The brothers say the Station was not over capacity. They are critical of the media coverage of the tragedy, particularly The Providence Journal. They are adamant that they never allowed fireworks inside the club, and on Facebook have posted documents showing that the band’s contract never mentioned pyrotechnics. They insist that they ordered “sound foam” from American Foam Corporation; they’ve posted the order forms for this, too. The foam salesman was Barry Warner a neighbor of the club; after the fire, Warner sent an anonymous fax to the attorney general’s office and the media saying that the company wasn’t truthful with customers about the dangers of foam. That fax is posted on Facebook as well; the brothers said the prosecutors withheld it from the grand jury.
Despite multiple visits by the fire marshal, building inspector, and insurance inspectors over three years, none took notice of the thick foam glued to the walls, ceiling, and one of the doors, they said.
They said that the fire marshal Denis P. Larocque lied to the grand jury, even as some questioned why he didn’t notice the foam. He also was responsible for raising the nightclub’s capacity to 404 and did not order the nightclub to have sprinklers, even though it would have been required by state law.

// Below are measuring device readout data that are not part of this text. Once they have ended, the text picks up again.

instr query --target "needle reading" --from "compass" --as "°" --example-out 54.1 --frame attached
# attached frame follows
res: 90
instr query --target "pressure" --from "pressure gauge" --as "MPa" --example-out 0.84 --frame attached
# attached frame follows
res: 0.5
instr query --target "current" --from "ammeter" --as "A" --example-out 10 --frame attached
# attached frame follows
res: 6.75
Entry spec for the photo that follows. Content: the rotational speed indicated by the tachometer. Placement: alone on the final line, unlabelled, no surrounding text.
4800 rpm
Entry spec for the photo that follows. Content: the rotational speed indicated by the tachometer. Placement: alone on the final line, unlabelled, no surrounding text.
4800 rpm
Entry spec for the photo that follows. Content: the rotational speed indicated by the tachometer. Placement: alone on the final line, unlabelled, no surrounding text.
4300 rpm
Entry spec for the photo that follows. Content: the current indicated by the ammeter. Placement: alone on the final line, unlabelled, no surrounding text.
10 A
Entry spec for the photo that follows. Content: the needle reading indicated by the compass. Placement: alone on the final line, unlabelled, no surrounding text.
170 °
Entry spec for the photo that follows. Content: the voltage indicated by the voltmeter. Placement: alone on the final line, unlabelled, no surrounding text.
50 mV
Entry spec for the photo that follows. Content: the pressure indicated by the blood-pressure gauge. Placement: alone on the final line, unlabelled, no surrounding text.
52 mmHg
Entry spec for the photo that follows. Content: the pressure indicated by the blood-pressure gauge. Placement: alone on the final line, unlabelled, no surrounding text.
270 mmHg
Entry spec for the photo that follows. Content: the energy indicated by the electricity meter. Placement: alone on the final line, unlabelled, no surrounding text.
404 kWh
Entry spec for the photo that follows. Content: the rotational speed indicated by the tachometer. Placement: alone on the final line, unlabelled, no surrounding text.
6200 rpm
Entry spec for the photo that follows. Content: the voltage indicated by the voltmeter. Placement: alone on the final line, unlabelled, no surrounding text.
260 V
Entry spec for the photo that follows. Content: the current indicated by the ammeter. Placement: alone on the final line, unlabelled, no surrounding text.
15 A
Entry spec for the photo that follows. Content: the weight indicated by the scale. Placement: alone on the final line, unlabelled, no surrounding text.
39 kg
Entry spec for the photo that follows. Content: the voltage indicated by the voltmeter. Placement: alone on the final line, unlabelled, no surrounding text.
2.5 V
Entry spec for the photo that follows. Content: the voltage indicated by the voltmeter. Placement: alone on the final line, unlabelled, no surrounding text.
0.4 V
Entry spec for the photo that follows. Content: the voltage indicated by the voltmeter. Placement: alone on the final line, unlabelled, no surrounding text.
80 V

Larocque wasn’t charged with a crime. Though the attorney general didn’t offer an explanation, Rhode Island law grants immunity from criminal prosecution to the state fire marshal for actions and omissions made in the “good faith” performance of his duties. Larocque retired in 2006 with a disability pension.
The Derderiens say they want the rest of the country to learn from the failures in Rhode Island, the rush to judgment by prosecutors, investigators, and the media, and the lack of accountability from public officials, vendors, and others.
“How can we make it better so it doesn’t happen again?” Michael asked. “It’s about raising awareness and taking something bad and horrific and trying to make something good out of it.”
“The systems failed,” Jeffrey said. “We made mistakes, we certainly did, we certainly played a role, but the systems failed, fire inspectors, the building inspectors, insurance, and they didn’t work.”
The brothers say they hope going public now will help, all these years later.
“This is for the victims and their families and the burn survivors, and their entire families to get them information about what happened, from the minute we bought that place to the minute of the tragedy,” Michael said. “If they want it, it’s there.”
“If they don’t want to believe,” he added, “there’s nothing we can do.”